Field Epidemiology Manual Wiki

What determines our susceptibility to infections

Last modified at 11/30/2013 12:53 PM by Arnold Bosman

From the page on applied immunology we have understood that our immune system plays a vital role in determining whether or not we are susceptible  to infections. Yet other factors can play a role too, either by directly influencing susceptibility, or by influencing the immune system.


An often described fact is how a genetic disorder called sickle cell anemia enhances susceptibility against malaria infections. This disorder is caused by a single mutation in the gene that produces hemoglobin, the protein in our red blood cells that transports oxygen. At a specific location in the hemoglobin gene, only one single change is made. Since we have two copies of each of our genes (one from our mother and one from our father), it could happen that only one of these genes have this mutation, while the other gene is still 'healthy'. When that occurs, this is called a heterozygous gene. When the mutation happens in both genes this is called homozygous.

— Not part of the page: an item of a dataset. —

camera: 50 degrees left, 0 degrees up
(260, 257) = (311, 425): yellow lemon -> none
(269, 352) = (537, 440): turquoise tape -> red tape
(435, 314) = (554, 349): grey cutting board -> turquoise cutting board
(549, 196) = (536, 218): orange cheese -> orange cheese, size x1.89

People who are homozygous for the sickle cell trait, cannot produce normal hemoglobin, which leads to a form of anemia where the red blood cells lose their round shape and turn to curved 'sickles'. People who are heterozygous have a high resistance to malaria infections (though not 100%).

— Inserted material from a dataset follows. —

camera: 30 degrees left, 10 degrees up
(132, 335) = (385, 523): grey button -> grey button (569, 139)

Similarly, resistance against norovirus occurs when in the FUT2 gene a single nucleotide is mutated, where an amino acid guanine (G) is changed for adenine (A). In this case, you need to have the mutation on both copies of the gene (homozygous) in order to be resistant to norovirus. People who are heterozygous for this mutation, are not resistant to norovirus. The down side is that homozygous FUT2 mutations in this specific example probably lead to a higher susceptibility to influenza virus.

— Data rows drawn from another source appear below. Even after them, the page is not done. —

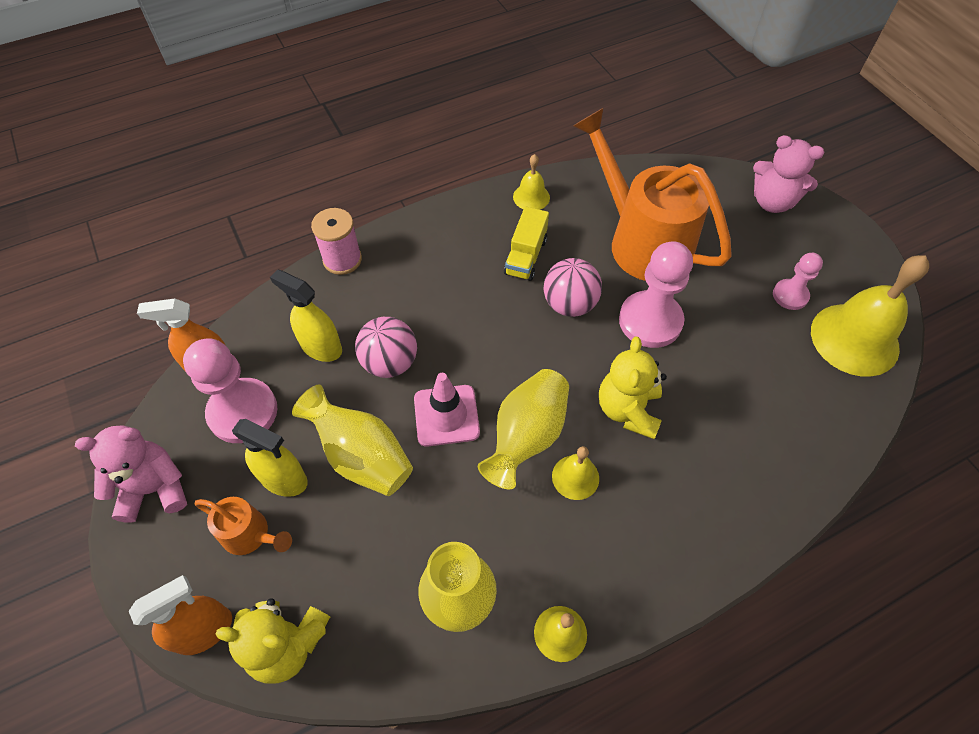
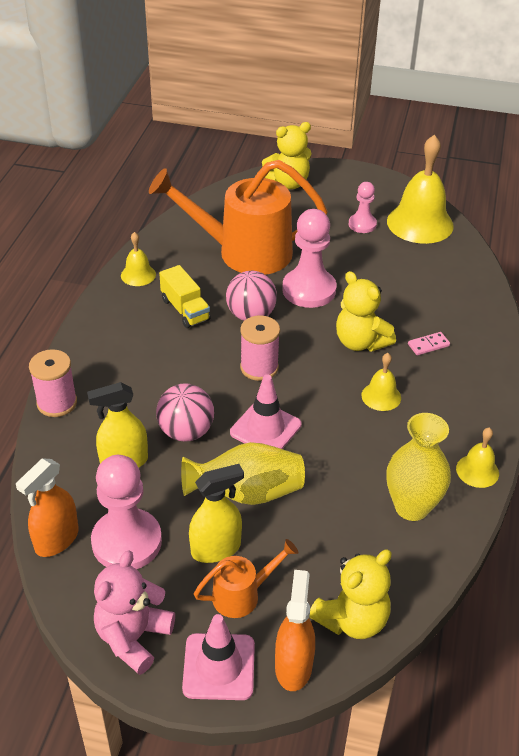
camera: 50 degrees left, 15 degrees down
(166, 572) = (219, 667): none -> pink traffic cone
(513, 357) = (259, 367): none -> pink spool
(526, 436) = (327, 400): yellow vase -> none
(687, 469) = (428, 345): none -> pink domino
(772, 202) = (288, 183): pink teddy bear -> yellow teddy bear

The huge amount of microbes that live with us in and on our body affects our ability to deal with infectious diseases. Recently the intensity of infection and the success of certain parasite strains have found to be influenced by the microbiome.


Since a long time we know that vitamin A affects our suscebtibility to infections. Vitamin A deficiency impairs innate immunity by impeding normal regeneration of mucosal barriers damaged by infection, and by diminishing the function of neutrophils, macrophages, and natural killer cells. Vitamin A is also required for adaptive immunity and plays a role in the development of T both-helper (Th) cells and B-cells. In particular, vitamin A deficiency diminishes antibody-mediated responses directed by Th2 cells, although some aspects of Th1-mediated immunity are also diminished.

Social influences

Recent studies suggest that social networks (family ties, friends, colleagues) have a positive effect on our susceptibility to infections. This is notwithstanding the fact that the proximity of many people (also in our networks) increase the chance to be exposed to pathogenic microbes. In addition, social support has a positive effect too, on our ability to deal with infections. Social support includes instrumental support, which is task-related help that we may receive, such as information and tangible resources to deal with problems or challenging situations. The other part of social support is emotional support; which refers to helping people to manage their feelings, including making someone feel loved or valued. These types of support have been found to enhance immune functions.

Stress is found to be associated with poor immune function. Stress reduces our immune functions through enhancing detrimental behavior such as smoking, excessive alcohol use and lack of sleep.


  • Stephensen CB. Vitamin A, infection, and immune function. Annu Rev Nutr. 2001;21:167-92.
  • Epidemics - the Dynamics of Infectious Diseases by Dr. Marcel Salathé, Dr. Ottar N. Bjornstad, Dr. Rachel A. Smith, Dr. Mary L. Poss, Dr. David P. Hughes, Dr. Peter Hudson, Dr. Matthew Ferrari, Dr. Andrew Read.Coursera course by PennState university.